Stored records
>>>
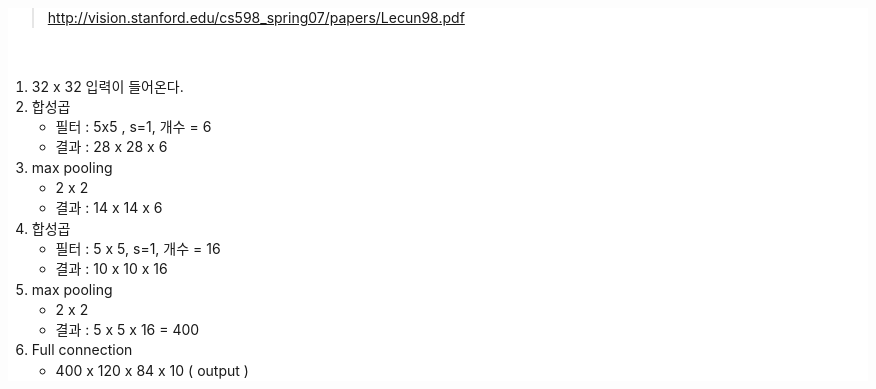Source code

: <blockquote>
<p><a href="http://vision.stanford.edu/cs598_spring07/papers/Lecun98.pdf">http://vision.stanford.edu/cs598_spring07/papers/Lecun98.pdf</a></p>
</blockquote>
<p><img src="https://user-images.githubusercontent.com/80192345/179946273-737e92d4-f6ac-4814-8e2b-1b9076802165.png" alt=""></p>
<ol>
<li>32 x 32 입력이 들어온다.</li>
<li>합성곱
<ul>
<li>필터 : 5x5 , s=1, 개수 = 6</li>
<li>결과 :   28 x 28 x 6</li>
</ul>
</li>
<li>max pooling
<ul>
<li>2 x 2</li>
<li>결과 :  14 x 14 x 6</li>
</ul>
</li>
<li>합성곱
<ul>
<li>필터 : 5 x 5, s=1, 개수 = 16</li>
<li>결과 : 10 x 10 x 16</li>
</ul>
</li>
<li>max pooling
<ul>
<li>2 x 2</li>
<li>결과 : 5 x 5 x 16 = 400</li>
</ul>
</li>
<li>Full connection
<ul>
<li>400 x 120 x 84 x 10 ( output )</li>
</ul>
</li>
</ol>

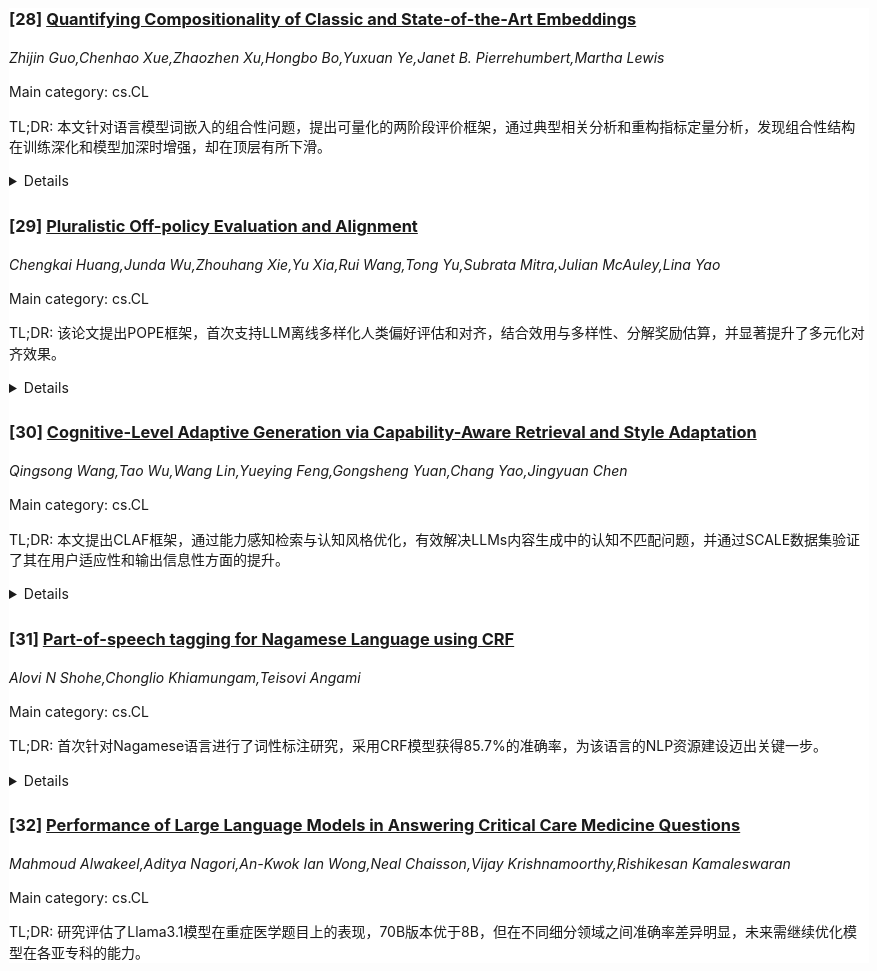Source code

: ### [28] [Quantifying Compositionality of Classic and State-of-the-Art Embeddings](https://arxiv.org/abs/2509.19332)
*Zhijin Guo,Chenhao Xue,Zhaozhen Xu,Hongbo Bo,Yuxuan Ye,Janet B. Pierrehumbert,Martha Lewis*

Main category: cs.CL

TL;DR: 本文针对语言模型词嵌入的组合性问题，提出可量化的两阶段评价框架，通过典型相关分析和重构指标定量分析，发现组合性结构在训练深化和模型加深时增强，却在顶层有所下滑。


<details><summary>Details</summary></details>


### [29] [Pluralistic Off-policy Evaluation and Alignment](https://arxiv.org/abs/2509.19333)
*Chengkai Huang,Junda Wu,Zhouhang Xie,Yu Xia,Rui Wang,Tong Yu,Subrata Mitra,Julian McAuley,Lina Yao*

Main category: cs.CL

TL;DR: 该论文提出POPE框架，首次支持LLM离线多样化人类偏好评估和对齐，结合效用与多样性、分解奖励估算，并显著提升了多元化对齐效果。


<details><summary>Details</summary></details>


### [30] [Cognitive-Level Adaptive Generation via Capability-Aware Retrieval and Style Adaptation](https://arxiv.org/abs/2509.19336)
*Qingsong Wang,Tao Wu,Wang Lin,Yueying Feng,Gongsheng Yuan,Chang Yao,Jingyuan Chen*

Main category: cs.CL

TL;DR: 本文提出CLAF框架，通过能力感知检索与认知风格优化，有效解决LLMs内容生成中的认知不匹配问题，并通过SCALE数据集验证了其在用户适应性和输出信息性方面的提升。


<details><summary>Details</summary></details>


### [31] [Part-of-speech tagging for Nagamese Language using CRF](https://arxiv.org/abs/2509.19343)
*Alovi N Shohe,Chonglio Khiamungam,Teisovi Angami*

Main category: cs.CL

TL;DR: 首次针对Nagamese语言进行了词性标注研究，采用CRF模型获得85.7%的准确率，为该语言的NLP资源建设迈出关键一步。


<details><summary>Details</summary></details>


### [32] [Performance of Large Language Models in Answering Critical Care Medicine Questions](https://arxiv.org/abs/2509.19344)
*Mahmoud Alwakeel,Aditya Nagori,An-Kwok Ian Wong,Neal Chaisson,Vijay Krishnamoorthy,Rishikesan Kamaleswaran*

Main category: cs.CL

TL;DR: 研究评估了Llama3.1模型在重症医学题目上的表现，70B版本优于8B，但在不同细分领域之间准确率差异明显，未来需继续优化模型在各亚专科的能力。
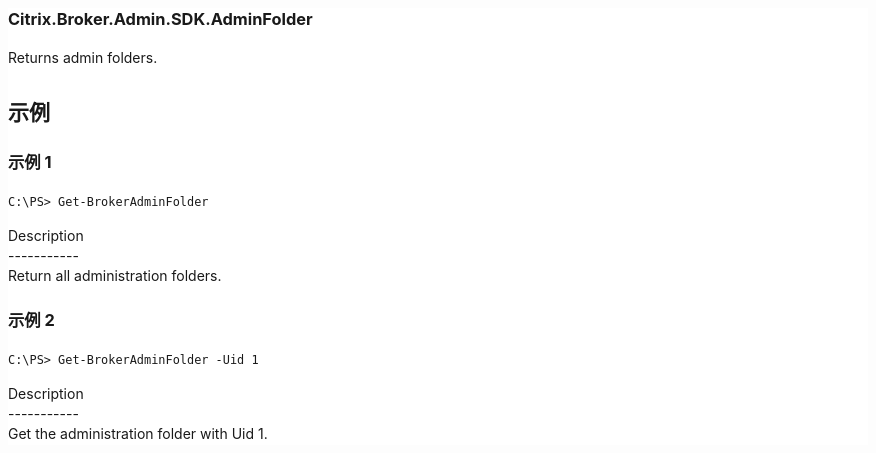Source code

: ### Citrix.Broker.Admin.SDK.AdminFolder

Returns admin folders.

## 示例

### 示例 1

    C:\PS> Get-BrokerAdminFolder
    

Description  
\---\---\-----  
Return all administration folders.

### 示例 2

    C:\PS> Get-BrokerAdminFolder -Uid 1
    

Description  
\---\---\-----  
Get the administration folder with Uid 1.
<<<
- EXERCISE DIRECTIONS -
Only the lines from the top of the records through the line with "### [29] [Pluralistic" belong in the copy; write them out exactly, leaving out pictures.

- COMPLETED TASK -
Source code

: <blockquote>
<p><a href="http://vision.stanford.edu/cs598_spring07/papers/Lecun98.pdf">http://vision.stanford.edu/cs598_spring07/papers/Lecun98.pdf</a></p>
</blockquote>
<p><img src="https://user-images.githubusercontent.com/80192345/179946273-737e92d4-f6ac-4814-8e2b-1b9076802165.png" alt=""></p>
<ol>
<li>32 x 32 입력이 들어온다.</li>
<li>합성곱
<ul>
<li>필터 : 5x5 , s=1, 개수 = 6</li>
<li>결과 :   28 x 28 x 6</li>
</ul>
</li>
<li>max pooling
<ul>
<li>2 x 2</li>
<li>결과 :  14 x 14 x 6</li>
</ul>
</li>
<li>합성곱
<ul>
<li>필터 : 5 x 5, s=1, 개수 = 16</li>
<li>결과 : 10 x 10 x 16</li>
</ul>
</li>
<li>max pooling
<ul>
<li>2 x 2</li>
<li>결과 : 5 x 5 x 16 = 400</li>
</ul>
</li>
<li>Full connection
<ul>
<li>400 x 120 x 84 x 10 ( output )</li>
</ul>
</li>
</ol>

Source code

: ### [28] [Quantifying Compositionality of Classic and State-of-the-Art Embeddings](https://arxiv.org/abs/2509.19332)
*Zhijin Guo,Chenhao Xue,Zhaozhen Xu,Hongbo Bo,Yuxuan Ye,Janet B. Pierrehumbert,Martha Lewis*

Main category: cs.CL

TL;DR: 本文针对语言模型词嵌入的组合性问题，提出可量化的两阶段评价框架，通过典型相关分析和重构指标定量分析，发现组合性结构在训练深化和模型加深时增强，却在顶层有所下滑。


<details><summary>Details</summary></details>


### [29] [Pluralistic Off-policy Evaluation and Alignment](https://arxiv.org/abs/2509.19333)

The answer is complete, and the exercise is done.